INSTRUCTIONS TO FOLLOW: From the data that follows, print exactly the lines starting at the one containing "- 如何判断数据的合法性情况方面，我设计了 5" and ending at the one containing "(其中 $n$ 为大实数类型的有效位数)并且在测试中取得了不错的效果。"; include both of them and nothing more.

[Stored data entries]

____________________

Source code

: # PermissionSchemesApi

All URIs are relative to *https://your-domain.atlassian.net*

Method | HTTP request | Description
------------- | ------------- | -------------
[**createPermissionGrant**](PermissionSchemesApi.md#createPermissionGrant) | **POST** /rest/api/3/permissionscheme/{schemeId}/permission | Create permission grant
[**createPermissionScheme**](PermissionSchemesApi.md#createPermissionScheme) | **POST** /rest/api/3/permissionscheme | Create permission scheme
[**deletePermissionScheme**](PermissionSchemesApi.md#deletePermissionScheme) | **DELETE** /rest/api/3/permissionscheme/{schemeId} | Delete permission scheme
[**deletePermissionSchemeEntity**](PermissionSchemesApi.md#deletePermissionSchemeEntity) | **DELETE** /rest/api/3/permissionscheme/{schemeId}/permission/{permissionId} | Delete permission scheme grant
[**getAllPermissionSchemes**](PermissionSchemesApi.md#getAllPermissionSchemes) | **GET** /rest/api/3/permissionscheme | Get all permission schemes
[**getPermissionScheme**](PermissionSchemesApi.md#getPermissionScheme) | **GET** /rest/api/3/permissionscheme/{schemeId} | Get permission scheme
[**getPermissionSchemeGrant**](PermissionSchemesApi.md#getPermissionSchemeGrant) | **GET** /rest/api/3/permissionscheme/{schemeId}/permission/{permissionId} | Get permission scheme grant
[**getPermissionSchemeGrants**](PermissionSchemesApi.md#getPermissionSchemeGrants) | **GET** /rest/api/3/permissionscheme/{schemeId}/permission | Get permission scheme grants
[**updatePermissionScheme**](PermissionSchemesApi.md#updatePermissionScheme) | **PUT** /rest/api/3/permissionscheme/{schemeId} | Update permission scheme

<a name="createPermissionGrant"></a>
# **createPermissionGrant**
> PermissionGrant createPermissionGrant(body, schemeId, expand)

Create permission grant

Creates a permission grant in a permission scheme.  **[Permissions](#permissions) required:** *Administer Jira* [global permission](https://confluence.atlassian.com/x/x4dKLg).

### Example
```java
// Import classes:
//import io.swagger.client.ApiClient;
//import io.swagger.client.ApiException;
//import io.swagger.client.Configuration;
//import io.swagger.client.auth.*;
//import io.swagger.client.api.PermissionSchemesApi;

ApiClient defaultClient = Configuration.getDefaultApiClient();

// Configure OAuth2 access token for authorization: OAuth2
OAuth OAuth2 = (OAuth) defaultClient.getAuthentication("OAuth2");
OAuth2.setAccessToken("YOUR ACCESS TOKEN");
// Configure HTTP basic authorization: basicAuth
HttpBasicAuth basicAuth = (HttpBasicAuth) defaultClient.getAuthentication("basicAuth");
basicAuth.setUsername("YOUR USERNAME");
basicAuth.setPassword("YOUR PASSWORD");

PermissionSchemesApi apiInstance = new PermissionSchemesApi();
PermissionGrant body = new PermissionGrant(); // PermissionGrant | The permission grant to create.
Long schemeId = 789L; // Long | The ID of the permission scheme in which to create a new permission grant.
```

____________________

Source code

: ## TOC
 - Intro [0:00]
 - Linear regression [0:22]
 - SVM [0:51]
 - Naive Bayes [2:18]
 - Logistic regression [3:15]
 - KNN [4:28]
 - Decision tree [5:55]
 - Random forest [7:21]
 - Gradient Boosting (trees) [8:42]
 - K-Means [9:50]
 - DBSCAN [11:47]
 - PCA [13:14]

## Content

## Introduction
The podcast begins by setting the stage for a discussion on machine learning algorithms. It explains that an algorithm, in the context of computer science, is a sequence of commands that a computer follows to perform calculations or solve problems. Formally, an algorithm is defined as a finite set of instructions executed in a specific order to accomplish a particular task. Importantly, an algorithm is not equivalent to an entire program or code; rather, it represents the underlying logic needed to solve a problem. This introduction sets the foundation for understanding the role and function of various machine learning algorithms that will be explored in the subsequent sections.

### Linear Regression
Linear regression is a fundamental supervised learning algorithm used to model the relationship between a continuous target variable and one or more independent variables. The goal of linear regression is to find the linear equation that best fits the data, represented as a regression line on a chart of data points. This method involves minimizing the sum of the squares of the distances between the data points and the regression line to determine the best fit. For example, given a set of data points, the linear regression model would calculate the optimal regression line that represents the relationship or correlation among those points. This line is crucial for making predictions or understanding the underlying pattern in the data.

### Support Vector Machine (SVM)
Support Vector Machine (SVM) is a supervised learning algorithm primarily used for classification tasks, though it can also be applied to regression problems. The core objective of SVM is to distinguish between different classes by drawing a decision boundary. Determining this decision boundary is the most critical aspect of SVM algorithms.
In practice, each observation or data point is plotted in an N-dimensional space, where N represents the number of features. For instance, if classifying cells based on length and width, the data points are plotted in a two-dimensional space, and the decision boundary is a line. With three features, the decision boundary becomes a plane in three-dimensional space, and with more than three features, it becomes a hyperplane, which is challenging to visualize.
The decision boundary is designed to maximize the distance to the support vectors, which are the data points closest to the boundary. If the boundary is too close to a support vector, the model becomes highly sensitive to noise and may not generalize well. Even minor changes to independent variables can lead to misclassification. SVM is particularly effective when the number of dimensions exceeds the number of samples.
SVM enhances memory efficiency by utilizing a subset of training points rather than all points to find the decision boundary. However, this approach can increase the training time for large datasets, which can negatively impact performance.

____________________

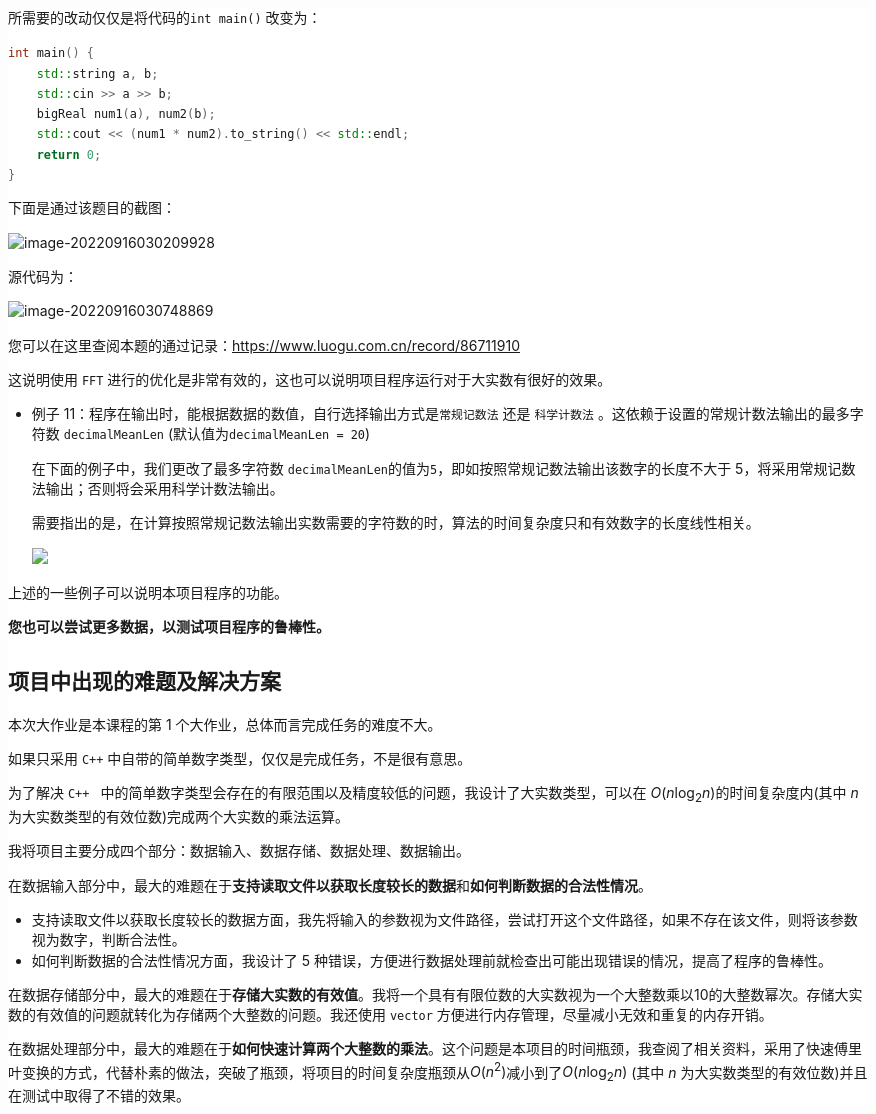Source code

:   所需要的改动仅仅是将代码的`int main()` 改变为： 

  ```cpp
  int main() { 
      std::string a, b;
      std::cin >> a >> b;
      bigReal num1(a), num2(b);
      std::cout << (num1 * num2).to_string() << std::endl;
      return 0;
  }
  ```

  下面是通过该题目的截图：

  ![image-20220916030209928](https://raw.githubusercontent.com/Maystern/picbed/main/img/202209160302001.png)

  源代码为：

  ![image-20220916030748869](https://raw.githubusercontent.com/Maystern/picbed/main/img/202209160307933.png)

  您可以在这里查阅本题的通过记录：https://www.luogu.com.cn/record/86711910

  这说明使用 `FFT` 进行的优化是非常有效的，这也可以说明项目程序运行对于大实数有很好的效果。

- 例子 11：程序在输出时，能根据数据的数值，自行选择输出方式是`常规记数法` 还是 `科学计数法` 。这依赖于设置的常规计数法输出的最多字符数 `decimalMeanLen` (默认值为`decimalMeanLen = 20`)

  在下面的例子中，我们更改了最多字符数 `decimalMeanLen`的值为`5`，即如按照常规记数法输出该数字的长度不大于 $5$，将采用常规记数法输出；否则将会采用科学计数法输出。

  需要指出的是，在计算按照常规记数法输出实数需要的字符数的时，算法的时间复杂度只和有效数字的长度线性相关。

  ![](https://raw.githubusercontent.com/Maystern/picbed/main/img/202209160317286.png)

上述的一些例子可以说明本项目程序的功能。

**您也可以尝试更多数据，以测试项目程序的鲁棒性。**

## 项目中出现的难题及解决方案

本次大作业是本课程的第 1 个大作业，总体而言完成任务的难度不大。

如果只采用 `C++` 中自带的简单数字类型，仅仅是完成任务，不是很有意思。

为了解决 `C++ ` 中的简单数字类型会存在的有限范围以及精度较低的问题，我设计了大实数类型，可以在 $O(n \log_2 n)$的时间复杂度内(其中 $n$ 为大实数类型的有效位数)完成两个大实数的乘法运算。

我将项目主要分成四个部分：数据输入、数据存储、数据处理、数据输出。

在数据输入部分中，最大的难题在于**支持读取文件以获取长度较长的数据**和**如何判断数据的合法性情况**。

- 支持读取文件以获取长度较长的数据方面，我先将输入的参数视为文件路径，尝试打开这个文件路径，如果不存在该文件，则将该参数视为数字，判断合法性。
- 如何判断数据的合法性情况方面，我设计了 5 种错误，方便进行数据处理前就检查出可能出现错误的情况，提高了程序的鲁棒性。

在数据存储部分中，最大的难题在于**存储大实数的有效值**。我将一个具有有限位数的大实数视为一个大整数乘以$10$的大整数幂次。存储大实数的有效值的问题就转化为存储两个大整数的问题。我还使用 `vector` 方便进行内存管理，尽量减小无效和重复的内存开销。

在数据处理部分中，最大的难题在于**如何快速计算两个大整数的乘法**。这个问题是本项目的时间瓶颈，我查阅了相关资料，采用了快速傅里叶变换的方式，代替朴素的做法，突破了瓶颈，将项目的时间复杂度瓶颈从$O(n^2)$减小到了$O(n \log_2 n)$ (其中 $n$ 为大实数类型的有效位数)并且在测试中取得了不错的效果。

____________________

RESULT OF THE EXERCISE:
- 如何判断数据的合法性情况方面，我设计了 5 种错误，方便进行数据处理前就检查出可能出现错误的情况，提高了程序的鲁棒性。

在数据存储部分中，最大的难题在于**存储大实数的有效值**。我将一个具有有限位数的大实数视为一个大整数乘以$10$的大整数幂次。存储大实数的有效值的问题就转化为存储两个大整数的问题。我还使用 `vector` 方便进行内存管理，尽量减小无效和重复的内存开销。

在数据处理部分中，最大的难题在于**如何快速计算两个大整数的乘法**。这个问题是本项目的时间瓶颈，我查阅了相关资料，采用了快速傅里叶变换的方式，代替朴素的做法，突破了瓶颈，将项目的时间复杂度瓶颈从$O(n^2)$减小到了$O(n \log_2 n)$ (其中 $n$ 为大实数类型的有效位数)并且在测试中取得了不错的效果。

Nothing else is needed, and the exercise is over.